Write the items below as a JSON list of strings, one string per line and no blank lines. Begin with the first line of the items and stop after the line that contains "Which has a higher value, col_2 or col_1?".

## Information provided
________

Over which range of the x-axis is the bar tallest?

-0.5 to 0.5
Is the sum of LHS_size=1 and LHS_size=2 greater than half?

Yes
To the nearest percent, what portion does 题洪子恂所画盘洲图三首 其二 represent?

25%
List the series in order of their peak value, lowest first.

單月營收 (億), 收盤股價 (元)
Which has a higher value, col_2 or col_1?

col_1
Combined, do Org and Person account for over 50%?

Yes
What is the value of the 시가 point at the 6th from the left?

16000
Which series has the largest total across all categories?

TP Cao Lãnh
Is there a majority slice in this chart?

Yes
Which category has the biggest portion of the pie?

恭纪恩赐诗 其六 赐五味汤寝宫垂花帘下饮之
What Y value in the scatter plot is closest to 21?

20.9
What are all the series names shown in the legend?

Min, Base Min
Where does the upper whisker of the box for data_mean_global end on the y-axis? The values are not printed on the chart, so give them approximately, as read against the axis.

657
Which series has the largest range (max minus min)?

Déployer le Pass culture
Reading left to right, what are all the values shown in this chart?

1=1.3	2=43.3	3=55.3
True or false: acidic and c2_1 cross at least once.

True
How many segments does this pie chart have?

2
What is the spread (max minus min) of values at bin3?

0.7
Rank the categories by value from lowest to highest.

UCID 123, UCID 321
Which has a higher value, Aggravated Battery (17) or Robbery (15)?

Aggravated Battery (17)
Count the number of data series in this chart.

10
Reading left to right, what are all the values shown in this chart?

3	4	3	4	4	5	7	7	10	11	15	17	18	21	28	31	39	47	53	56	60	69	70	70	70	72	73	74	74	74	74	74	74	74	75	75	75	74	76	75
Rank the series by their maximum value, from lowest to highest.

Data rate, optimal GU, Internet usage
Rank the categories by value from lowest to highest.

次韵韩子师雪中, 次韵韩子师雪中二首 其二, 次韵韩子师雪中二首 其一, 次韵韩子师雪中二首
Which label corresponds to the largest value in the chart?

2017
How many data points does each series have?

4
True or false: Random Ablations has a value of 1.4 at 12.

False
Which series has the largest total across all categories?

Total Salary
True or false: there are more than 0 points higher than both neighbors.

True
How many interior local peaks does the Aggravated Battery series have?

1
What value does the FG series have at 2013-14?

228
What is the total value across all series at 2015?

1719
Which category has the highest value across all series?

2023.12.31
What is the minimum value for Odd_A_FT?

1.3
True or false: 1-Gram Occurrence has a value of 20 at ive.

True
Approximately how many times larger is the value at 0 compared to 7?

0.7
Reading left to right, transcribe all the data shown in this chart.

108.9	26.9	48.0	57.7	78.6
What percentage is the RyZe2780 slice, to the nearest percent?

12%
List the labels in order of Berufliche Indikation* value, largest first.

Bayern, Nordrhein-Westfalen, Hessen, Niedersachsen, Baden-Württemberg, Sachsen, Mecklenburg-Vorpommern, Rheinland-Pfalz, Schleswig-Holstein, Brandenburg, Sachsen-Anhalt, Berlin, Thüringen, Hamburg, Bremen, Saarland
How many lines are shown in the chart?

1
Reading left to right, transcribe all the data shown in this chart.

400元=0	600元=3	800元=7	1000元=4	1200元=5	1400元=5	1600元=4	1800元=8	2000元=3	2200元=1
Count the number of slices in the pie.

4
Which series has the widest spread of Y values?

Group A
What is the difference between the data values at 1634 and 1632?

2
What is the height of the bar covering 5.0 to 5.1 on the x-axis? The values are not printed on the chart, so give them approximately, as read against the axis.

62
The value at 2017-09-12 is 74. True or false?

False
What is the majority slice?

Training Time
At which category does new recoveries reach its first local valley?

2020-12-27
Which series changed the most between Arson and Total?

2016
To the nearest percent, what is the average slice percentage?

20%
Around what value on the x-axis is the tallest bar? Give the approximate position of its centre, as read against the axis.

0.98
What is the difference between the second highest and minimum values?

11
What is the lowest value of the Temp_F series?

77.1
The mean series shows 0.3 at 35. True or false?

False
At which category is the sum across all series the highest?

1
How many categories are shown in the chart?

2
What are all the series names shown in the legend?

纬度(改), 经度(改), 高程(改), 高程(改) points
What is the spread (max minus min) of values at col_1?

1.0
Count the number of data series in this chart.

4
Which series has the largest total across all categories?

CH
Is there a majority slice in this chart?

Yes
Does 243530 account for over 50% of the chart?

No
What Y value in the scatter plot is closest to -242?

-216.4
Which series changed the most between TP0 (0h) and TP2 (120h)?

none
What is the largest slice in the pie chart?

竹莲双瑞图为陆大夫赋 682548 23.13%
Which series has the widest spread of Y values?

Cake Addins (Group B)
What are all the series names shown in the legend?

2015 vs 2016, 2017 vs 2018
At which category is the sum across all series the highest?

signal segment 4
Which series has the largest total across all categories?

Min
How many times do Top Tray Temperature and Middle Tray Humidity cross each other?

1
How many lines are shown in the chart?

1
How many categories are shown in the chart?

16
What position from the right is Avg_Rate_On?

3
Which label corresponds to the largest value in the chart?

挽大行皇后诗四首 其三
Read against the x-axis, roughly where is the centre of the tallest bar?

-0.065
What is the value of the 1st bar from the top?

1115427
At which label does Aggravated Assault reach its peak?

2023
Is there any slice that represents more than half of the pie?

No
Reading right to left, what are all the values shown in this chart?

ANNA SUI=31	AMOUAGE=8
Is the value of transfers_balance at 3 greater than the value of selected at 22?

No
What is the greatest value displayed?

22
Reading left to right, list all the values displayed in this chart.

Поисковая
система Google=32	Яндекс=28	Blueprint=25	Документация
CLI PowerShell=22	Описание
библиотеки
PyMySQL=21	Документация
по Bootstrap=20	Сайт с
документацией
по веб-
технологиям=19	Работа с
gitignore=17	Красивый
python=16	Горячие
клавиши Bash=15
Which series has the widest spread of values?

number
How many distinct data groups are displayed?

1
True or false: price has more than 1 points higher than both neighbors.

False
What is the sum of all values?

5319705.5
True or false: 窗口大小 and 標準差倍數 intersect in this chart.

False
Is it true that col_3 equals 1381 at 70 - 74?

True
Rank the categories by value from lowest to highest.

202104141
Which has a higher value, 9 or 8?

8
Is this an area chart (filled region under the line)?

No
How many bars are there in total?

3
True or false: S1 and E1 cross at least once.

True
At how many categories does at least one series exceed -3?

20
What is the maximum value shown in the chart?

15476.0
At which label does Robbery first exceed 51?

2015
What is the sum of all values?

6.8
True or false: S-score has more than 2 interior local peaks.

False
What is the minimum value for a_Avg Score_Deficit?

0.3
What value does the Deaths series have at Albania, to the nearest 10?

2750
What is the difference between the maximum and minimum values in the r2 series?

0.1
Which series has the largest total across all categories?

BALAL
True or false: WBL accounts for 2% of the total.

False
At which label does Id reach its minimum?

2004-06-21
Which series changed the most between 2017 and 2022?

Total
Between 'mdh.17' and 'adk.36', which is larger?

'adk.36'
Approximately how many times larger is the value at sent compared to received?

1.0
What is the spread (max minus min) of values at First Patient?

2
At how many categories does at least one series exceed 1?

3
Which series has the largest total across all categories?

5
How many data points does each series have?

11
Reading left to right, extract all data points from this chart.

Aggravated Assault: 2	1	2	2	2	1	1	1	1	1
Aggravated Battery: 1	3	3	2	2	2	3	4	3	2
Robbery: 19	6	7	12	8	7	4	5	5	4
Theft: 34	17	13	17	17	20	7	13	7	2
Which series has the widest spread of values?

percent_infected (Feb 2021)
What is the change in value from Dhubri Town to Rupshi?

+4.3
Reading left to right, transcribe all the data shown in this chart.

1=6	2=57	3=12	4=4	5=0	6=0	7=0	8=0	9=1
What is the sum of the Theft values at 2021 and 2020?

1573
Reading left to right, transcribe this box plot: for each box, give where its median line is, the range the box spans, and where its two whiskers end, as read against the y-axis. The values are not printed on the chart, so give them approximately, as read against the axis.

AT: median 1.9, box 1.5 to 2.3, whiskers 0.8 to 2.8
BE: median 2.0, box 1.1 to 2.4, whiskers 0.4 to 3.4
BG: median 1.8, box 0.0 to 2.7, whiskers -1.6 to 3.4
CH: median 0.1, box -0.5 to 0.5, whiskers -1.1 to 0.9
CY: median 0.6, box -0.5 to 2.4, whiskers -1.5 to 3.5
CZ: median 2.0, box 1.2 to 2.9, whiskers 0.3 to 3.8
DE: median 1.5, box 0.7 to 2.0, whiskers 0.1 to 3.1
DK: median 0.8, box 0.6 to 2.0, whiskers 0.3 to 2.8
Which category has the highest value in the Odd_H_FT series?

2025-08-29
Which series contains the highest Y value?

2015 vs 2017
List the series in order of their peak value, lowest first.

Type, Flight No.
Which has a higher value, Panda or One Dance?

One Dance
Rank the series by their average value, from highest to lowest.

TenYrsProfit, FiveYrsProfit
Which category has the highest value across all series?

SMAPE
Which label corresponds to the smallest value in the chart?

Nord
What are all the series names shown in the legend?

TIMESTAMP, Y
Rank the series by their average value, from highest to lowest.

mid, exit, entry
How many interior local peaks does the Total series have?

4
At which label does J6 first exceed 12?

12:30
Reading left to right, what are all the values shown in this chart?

________

## Answer box
[
  "Over which range of the x-axis is the bar tallest?",
  "-0.5 to 0.5",
  "Is the sum of LHS_size=1 and LHS_size=2 greater than half?",
  "Yes",
  "To the nearest percent, what portion does 题洪子恂所画盘洲图三首 其二 represent?",
  "25%",
  "List the series in order of their peak value, lowest first.",
  "單月營收 (億), 收盤股價 (元)",
  "Which has a higher value, col_2 or col_1?"
]